Alıştırmanın amacı
Aşağıdaki kayıtların tamamını, "peak value" ifadesini "maximum value" ile değiştirip geri kalan her şeyi olduğu gibi bırakarak yeniden yazın. Resimleri yanıta almayın.

İncelenecek veriler
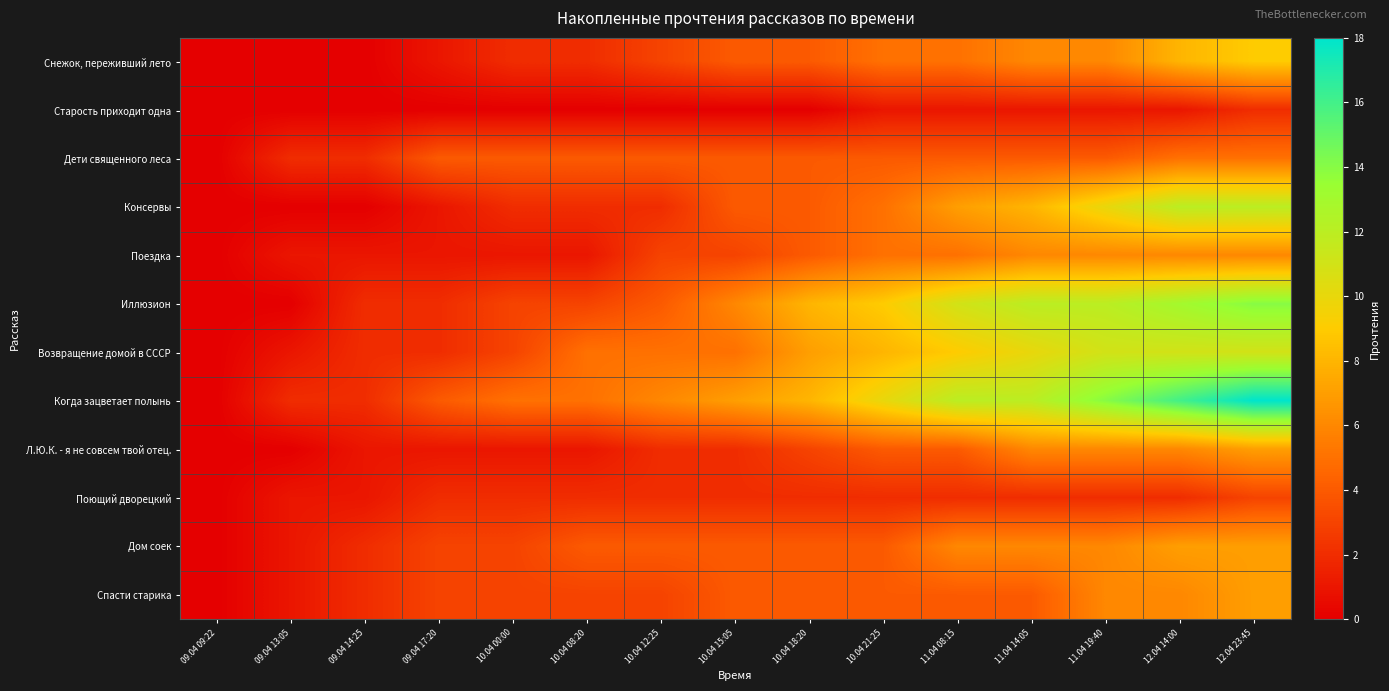

List the series in order of their peak value, highest first.

Когда зацветает полынь, Иллюзион, Консервы, Возвращение домой в СССР, Снежок, переживший лето, Л.Ю.К. - я не совсем твой отец., Дом соек, Спасти старика, Поездка, Дети священного леса, Поющий дворецкий, Старость приходит одна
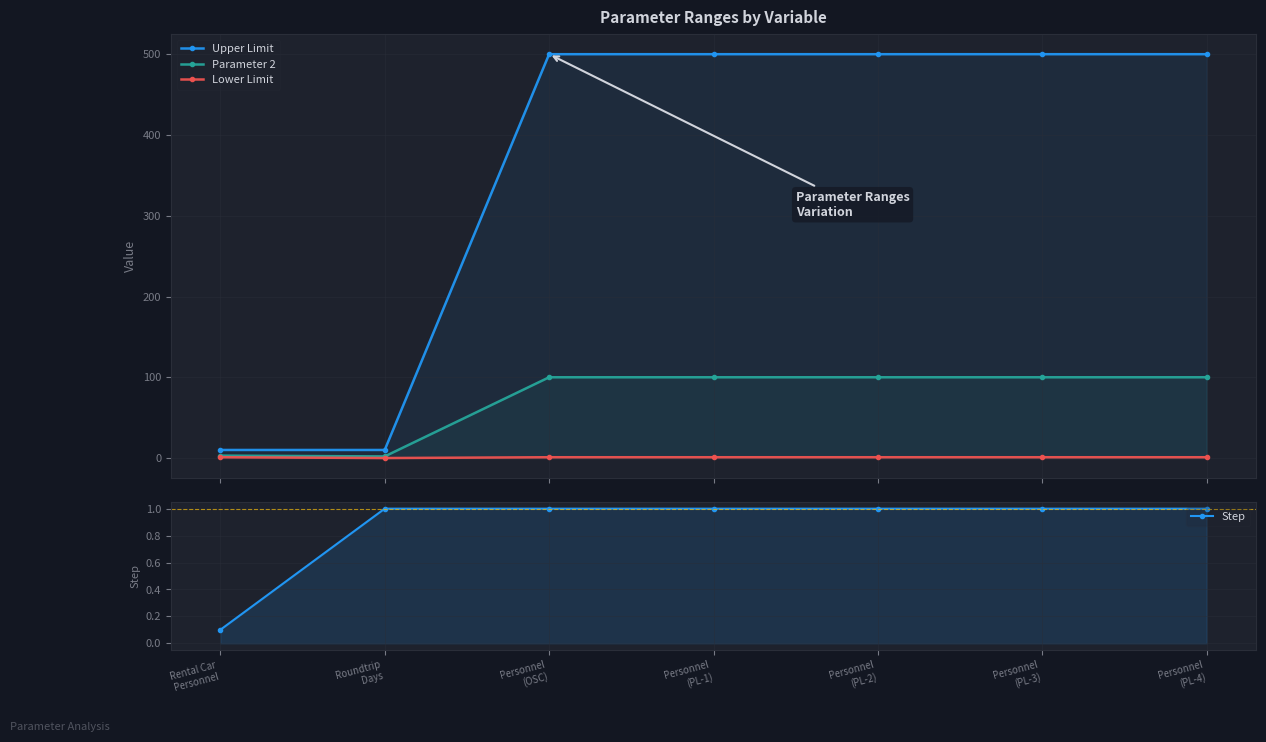

Is it true that Step equals 1.0 at Personnel
(PL-2)?

True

Aşağıdaki yanıt
List the series in order of their maximum value, highest first.

Когда зацветает полынь, Иллюзион, Консервы, Возвращение домой в СССР, Снежок, переживший лето, Л.Ю.К. - я не совсем твой отец., Дом соек, Спасти старика, Поездка, Дети священного леса, Поющий дворецкий, Старость приходит одна

Is it true that Step equals 1.0 at Personnel
(PL-2)?

True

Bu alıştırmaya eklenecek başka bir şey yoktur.